- [Task material]

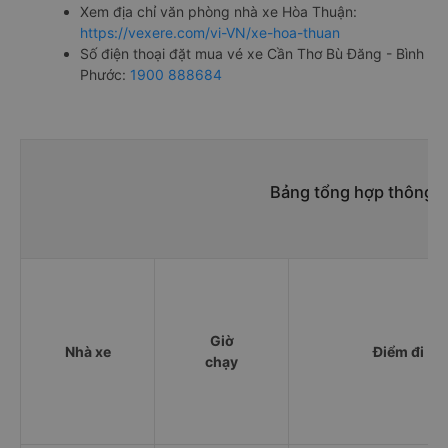
Xem địa chỉ văn phòng nhà xe Hòa Thuận:
https://vexere.com/vi-VN/xe-hoa-thuan
Số điện thoại đặt mua vé xe Cần Thơ Bù Đăng - Bình
Phước:
1900 888684
Bảng tổng hợp thông t
Giờ
Nhà xe
Điểm đi
chạy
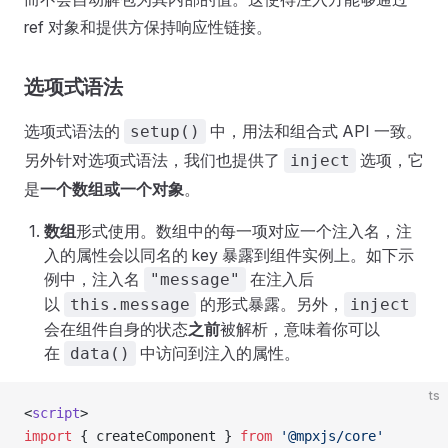
ref 对象和提供方保持响应性链接。
选项式语法
选项式语法的
中，用法和组合式 API 一致。
setup()
另外针对选项式语法，我们也提供了
选项，它
inject
是
一个数组或一个对象
。
数组
形式使用。数组中的每一项对应一个注入名，注
入的属性会以同名的 key 暴露到组件实例上。如下示
例中，注入名
在注入后
"message"
以
的形式暴露。另外，
this.message
inject
会在组件自身的状态
之前
被解析，意味着你可以
在
中访问到注入的属性。
data()
ts
<
script
>
import
 { createComponent } 
from
 '@mpxjs/core'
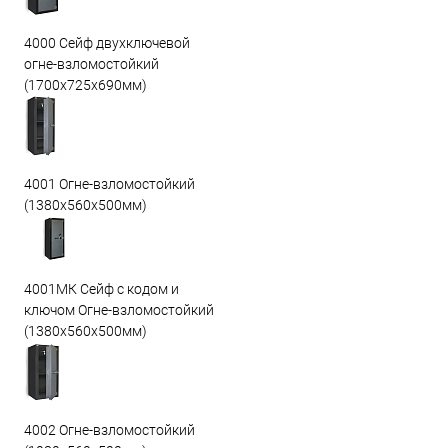
4000 Сейф двухключевой
огне-взломостойкий
(1700х725х690мм)
4001 Огне-взломостойкий
(1380х560х500мм)
4001МК Сейф с кодом и
ключом Огне-взломостойкий
(1380х560х500мм)
4002 Огне-взломостойкий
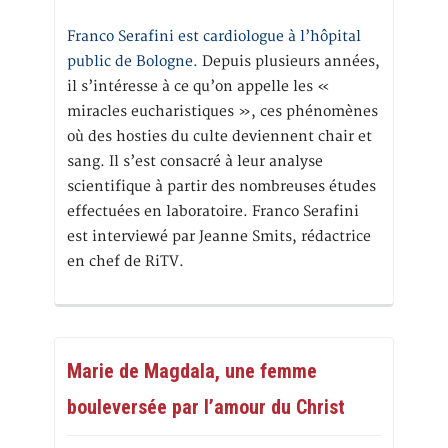
Franco Serafini est cardiologue à l’hôpital
public de Bologne.
Depuis plusieurs années,
il s’intéresse à ce qu’on appelle les «
miracles eucharistiques », ces phénomènes
où des hosties du culte deviennent chair et
sang. Il s’est consacré à leur analyse
scientifique à partir des nombreuses études
effectuées en laboratoire. Franco Serafini
est interviewé par Jeanne Smits, rédactrice
en chef de RiTV.
Marie de Magdala, une femme
bouleversée par l’amour du Christ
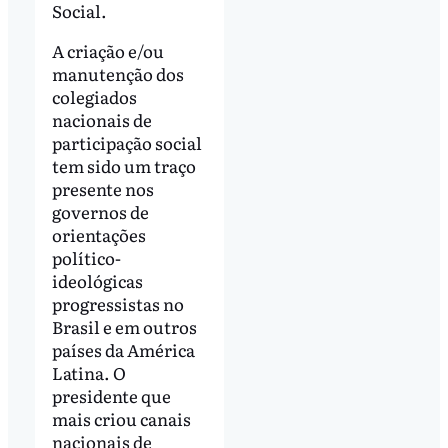
Social.
A criação e/ou
manutenção dos
colegiados
nacionais de
participação social
tem sido um traço
presente nos
governos de
orientações
político-
ideológicas
progressistas no
Brasil e em outros
países da América
Latina. O
presidente que
mais criou canais
nacionais de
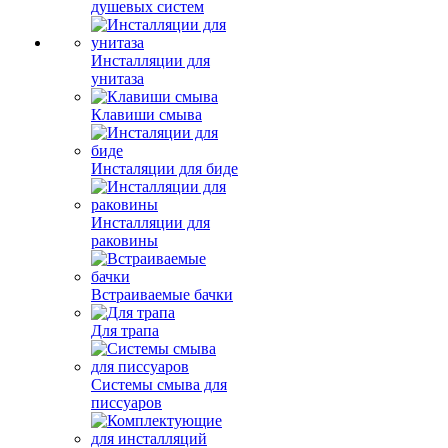
душевых систем
Инсталляции для
унитаза
Клавиши смыва
Инсталяции для биде
Инсталляции для
раковины
Встраиваемые бачки
Для трапа
Системы смыва для
писсуаров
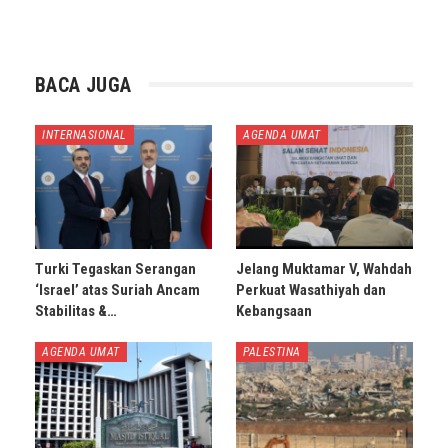
BACA JUGA
INTERNASIONAL
AGENDA UMAT
Turki Tegaskan Serangan
Jelang Muktamar V, Wahdah
‘Israel’ atas Suriah Ancam
Perkuat Wasathiyah dan
Stabilitas &…
Kebangsaan
AGENDA UMAT
PALESTINA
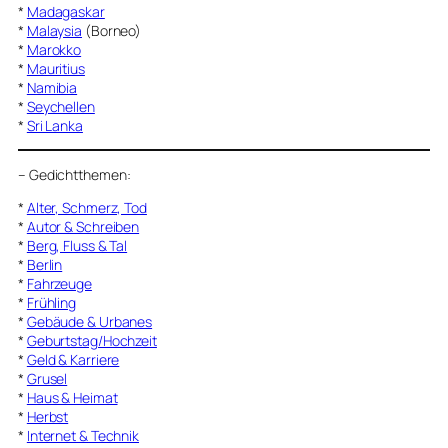
*
Madagaskar
*
Malaysia
(Borneo)
*
Marokko
*
Mauritius
*
Namibia
*
Seychellen
*
Sri Lanka
–
Gedichtthemen
:
*
Alter, Schmerz, Tod
*
Autor & Schreiben
*
Berg, Fluss & Tal
*
Berlin
*
Fahrzeuge
*
Frühling
*
Gebäude & Urbanes
*
Geburtstag/Hochzeit
*
Geld & Karriere
*
Grusel
*
Haus & Heimat
*
Herbst
*
Internet & Technik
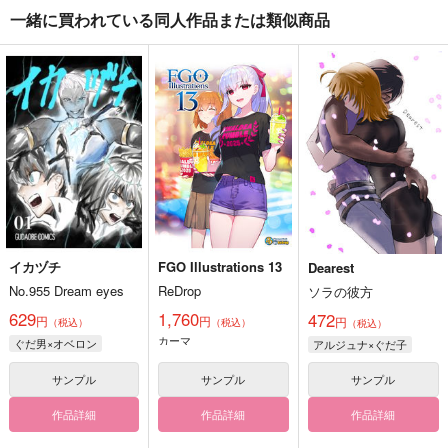
一緒に買われている同人作品または類似商品
イカヅチ
FGO Illustrations 13
Dearest
No.955 Dream eyes
ReDrop
ソラの彼方
629
1,760
472
円
円
円
（税込）
（税込）
（税込）
カーマ
ぐだ男×オベロン
アルジュナ×ぐだ子
サンプル
サンプル
サンプル
作品詳細
作品詳細
作品詳細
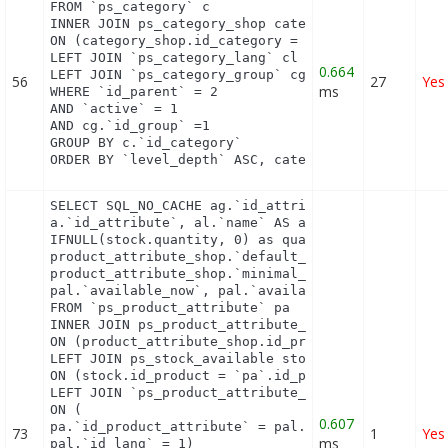
FROM `ps_category` c

INNER JOIN ps_category_shop category_shop

ON (category_shop.id_category = c.id_category AND 
LEFT JOIN `ps_category_lang` cl ON (c.`id_category
0.664
LEFT JOIN `ps_category_group` cg ON (cg.`id_catego
56
27
Yes
ms
WHERE `id_parent` = 2

AND `active` = 1

AND cg.`id_group` =1

GROUP BY c.`id_category`

ORDER BY `level_depth` ASC, category_shop.`positi
SELECT SQL_NO_CACHE ag.`id_attribute_group`, ag.`i
a.`id_attribute`, al.`name` AS attribute_name, a.`
IFNULL(stock.quantity, 0) as quantity, product_att
product_attribute_shop.`default_on`, pa.`reference
product_attribute_shop.`minimal_quantity`, product
pal.`available_now`, pal.`available_later`

FROM `ps_product_attribute` pa

INNER JOIN ps_product_attribute_shop product_attri
ON (product_attribute_shop.id_product_attribute = 
LEFT JOIN ps_stock_available stock

ON (stock.id_product = `pa`.id_product AND stock.i
LEFT JOIN `ps_product_attribute_lang` pal

ON (

0.607
pa.`id_product_attribute` = pal.`id_product_attrib
73
1
Yes
ms
pal.`id_lang` = 1)
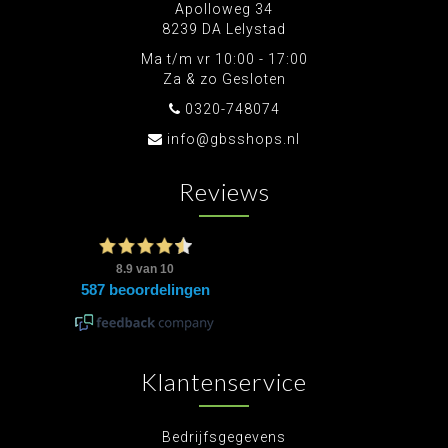
Apolloweg 34
8239 DA Lelystad
Ma t/m vr 10:00 - 17:00
Za & zo Gesloten
0320-748074
info@gbsshops.nl
Reviews
Klantenservice
Bedrijfsgegevens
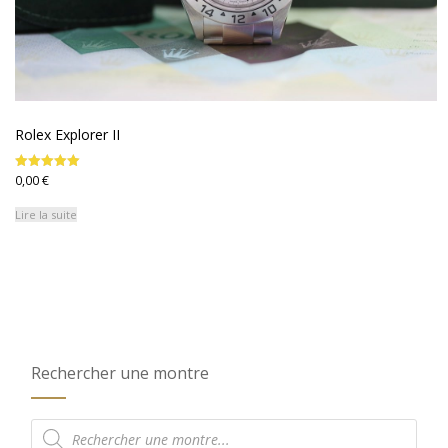
Rolex Explorer II
0,00
€
Note
5.00
sur 5
Lire la suite
Rechercher une montre
Recherche
de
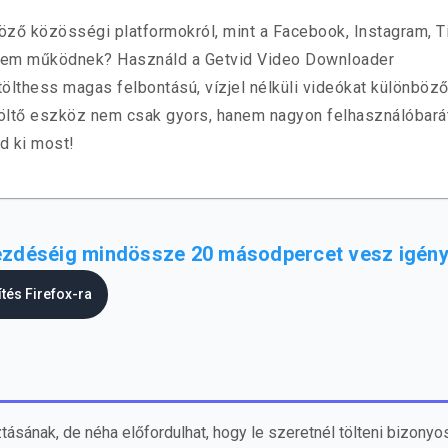
nböző közösségi platformokról, mint a Facebook, Instagram, 
k nem működnek? Használd a Getvid Video Downloader
lthess magas felbontású, vízjel nélküli videókat különböz
töltő eszköz nem csak gyors, hanem nagyon felhasználóbarát
d ki most!
gkezdéséig mindössze 20 másodpercet vesz igény
ítés Firefox-ra
sának, de néha előfordulhat, hogy le szeretnél tölteni bizonyo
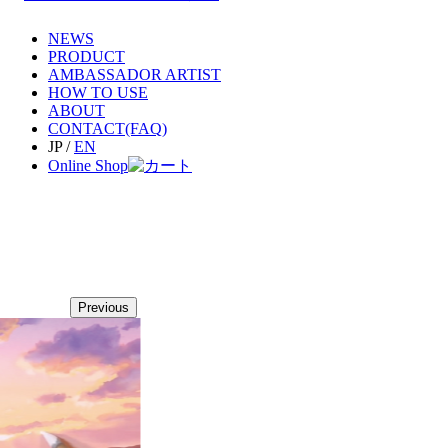
NEWS
PRODUCT
AMBASSADOR ARTIST
HOW TO USE
ABOUT
CONTACT(FAQ)
JP
/
EN
Online Shop
Previous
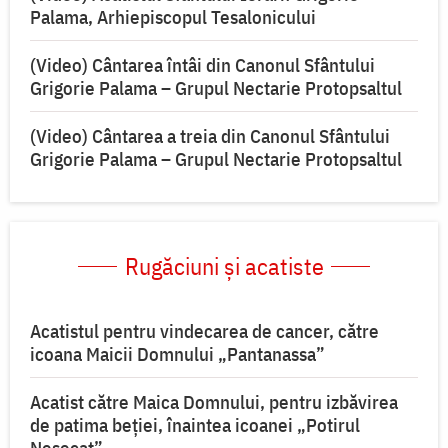
Palama, Arhiepiscopul Tesalonicului
(Video) Cântarea întâi din Canonul Sfântului
Grigorie Palama – Grupul Nectarie Protopsaltul
(Video) Cântarea a treia din Canonul Sfântului
Grigorie Palama – Grupul Nectarie Protopsaltul
Rugăciuni și acatiste
Acatistul pentru vindecarea de cancer, către
icoana Maicii Domnului „Pantanassa”
Acatist către Maica Domnului, pentru izbăvirea
de patima beției, înaintea icoanei „Potirul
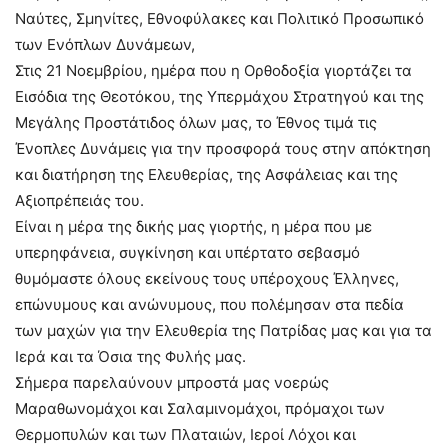
Ναύτες, Σμηνίτες, Εθνοφύλακες και Πολιτικό Προσωπικό
των Ενόπλων Δυνάμεων,
Στις 21 Νοεμβρίου, ημέρα που η Ορθοδοξία γιορτάζει τα
Εισόδια της Θεοτόκου, της Υπερμάχου Στρατηγού και της
Μεγάλης Προστάτιδος όλων μας, το Έθνος τιμά τις
Ένοπλες Δυνάμεις για την προσφορά τους στην απόκτηση
και διατήρηση της Ελευθερίας, της Ασφάλειας και της
Αξιοπρέπειάς του.
Είναι η μέρα της δικής μας γιορτής, η μέρα που με
υπερηφάνεια, συγκίνηση και υπέρτατο σεβασμό
θυμόμαστε όλους εκείνους τους υπέροχους Έλληνες,
επώνυμους και ανώνυμους, που πολέμησαν στα πεδία
των μαχών για την Ελευθερία της Πατρίδας μας και για τα
Ιερά και τα Όσια της Φυλής μας.
Σήμερα παρελαύνουν μπροστά μας νοερώς
Μαραθωνομάχοι και Σαλαμινομάχοι, πρόμαχοι των
Θερμοπυλών και των Πλαταιών, Ιεροί Λόχοι και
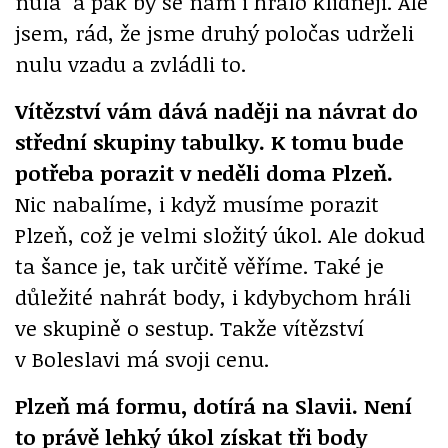
nula a pak by se nám i hrálo klidněji. Ale
jsem, rád, že jsme druhý poločas udrželi
nulu vzadu a zvládli to.
Vítězství vám dává naději na návrat do
střední skupiny tabulky. K tomu bude
potřeba porazit v neděli doma Plzeň.
Nic nabalíme, i když musíme porazit
Plzeň, což je velmi složitý úkol. Ale dokud
ta šance je, tak určitě věříme. Také je
důležité nahrát body, i kdybychom hráli
ve skupině o sestup. Takže vítězství
v Boleslavi má svoji cenu.
Plzeň má formu, dotírá na Slavii. Není
to právě lehký úkol získat tři body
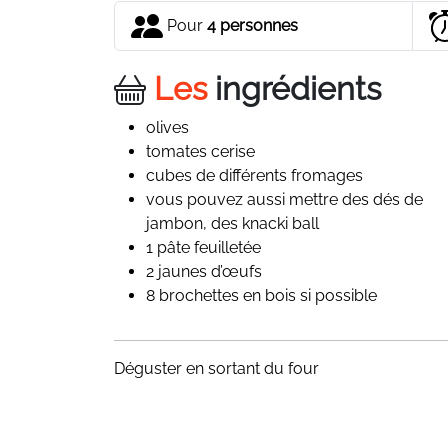
Pour
4 personnes
Les
ingrédients
olives
tomates cerise
cubes de différents fromages
vous pouvez aussi mettre des dés de
jambon, des knacki ball
1 pâte feuilletée
2 jaunes d’œufs
8 brochettes en bois si possible
Déguster en sortant du four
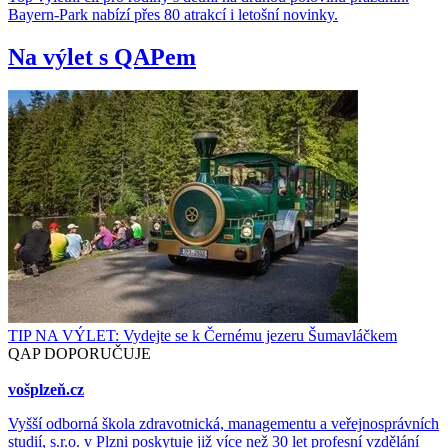
Bayern-Park nabízí přes 80 atrakcí i letošní novinky.
Na výlet s QAPem
TIP NA VÝLET: Vydejte se k Černému jezeru Šumavláčkem
QAP DOPORUČUJE
vošplzeň.cz
Vyšší odborná škola zdravotnická, managementu a veřejnosprávních
studií, s.r.o. v Plzni poskytuje již více než 30 let profesní vzdělání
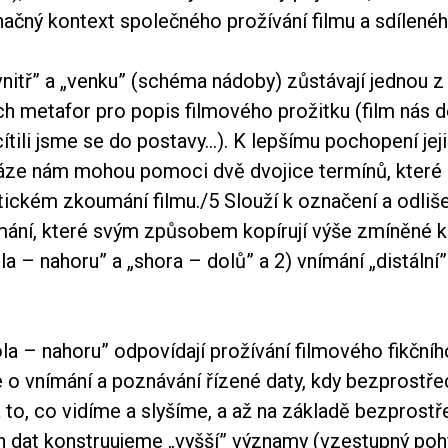
načný kontext společného prožívání filmu a sdílené
nitř” a „venku” (schéma nádoby) zůstávají jednou z
ch metafor pro popis filmového prožitku (film nás d
cítili jsme se do postavy...). K lepšímu pochopení jej
áze nám mohou pomoci dvě dvojice termínů, které 
stickém zkoumání filmu.
/5
Slouží k označení a odliš
ání, které svým způsobem kopírují výše zmíněné ka
a – nahoru” a „shora – dolů” a 2) vnímání „distální”
la – nahoru” odpovídají prožívání filmového fikčníh
e o vnímání a poznávání řízené daty, kdy bezprostř
 to, co vidíme a slyšíme, a až na základě bezprost
 dat konstruujeme „vyšší” významy (vzestupný poh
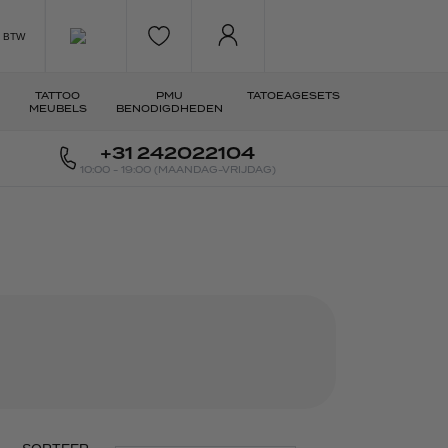
Cart
. BTW
TATTOO
PMU
TATOEAGESETS
MEUBELS
BENODIGDHEDEN
+31 242022104
10:00 - 19:00 (MAANDAG-VRIJDAG)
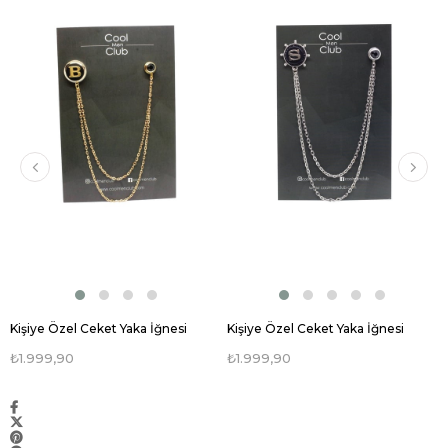
Kişiye Özel Ceket Yaka İğnesi
Kişiye Özel Ceket Yaka İğnesi
₺1.999,90
₺1.999,90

- [Work instructions]
Output exactly the stretch of the listing that begins at the line containing "v Boleslavi má svoji cenu." and ends at the line containing "prožívání filmového fikčníh", both kept. Omit pictures and everything else.

- [The completed task]
v Boleslavi má svoji cenu.
Plzeň má formu, dotírá na Slavii. Není
to právě lehký úkol získat tři body
Pour
4 personnes
Les
ingrédients
olives
tomates cerise
cubes de différents fromages
vous pouvez aussi mettre des dés de
jambon, des knacki ball
1 pâte feuilletée
2 jaunes d’œufs
8 brochettes en bois si possible
Déguster en sortant du four
Bayern-Park nabízí přes 80 atrakcí i letošní novinky.
Na výlet s QAPem
TIP NA VÝLET: Vydejte se k Černému jezeru Šumavláčkem
QAP DOPORUČUJE
vošplzeň.cz
Vyšší odborná škola zdravotnická, managementu a veřejnosprávních
studií, s.r.o. v Plzni poskytuje již více než 30 let profesní vzdělání
načný kontext společného prožívání filmu a sdílené
nitř” a „venku” (schéma nádoby) zůstávají jednou z
ch metafor pro popis filmového prožitku (film nás d
cítili jsme se do postavy...). K lepšímu pochopení jej
áze nám mohou pomoci dvě dvojice termínů, které 
stickém zkoumání filmu.
/5
Slouží k označení a odliš
ání, které svým způsobem kopírují výše zmíněné ka
a – nahoru” a „shora – dolů” a 2) vnímání „distální”
la – nahoru” odpovídají prožívání filmového fikčníh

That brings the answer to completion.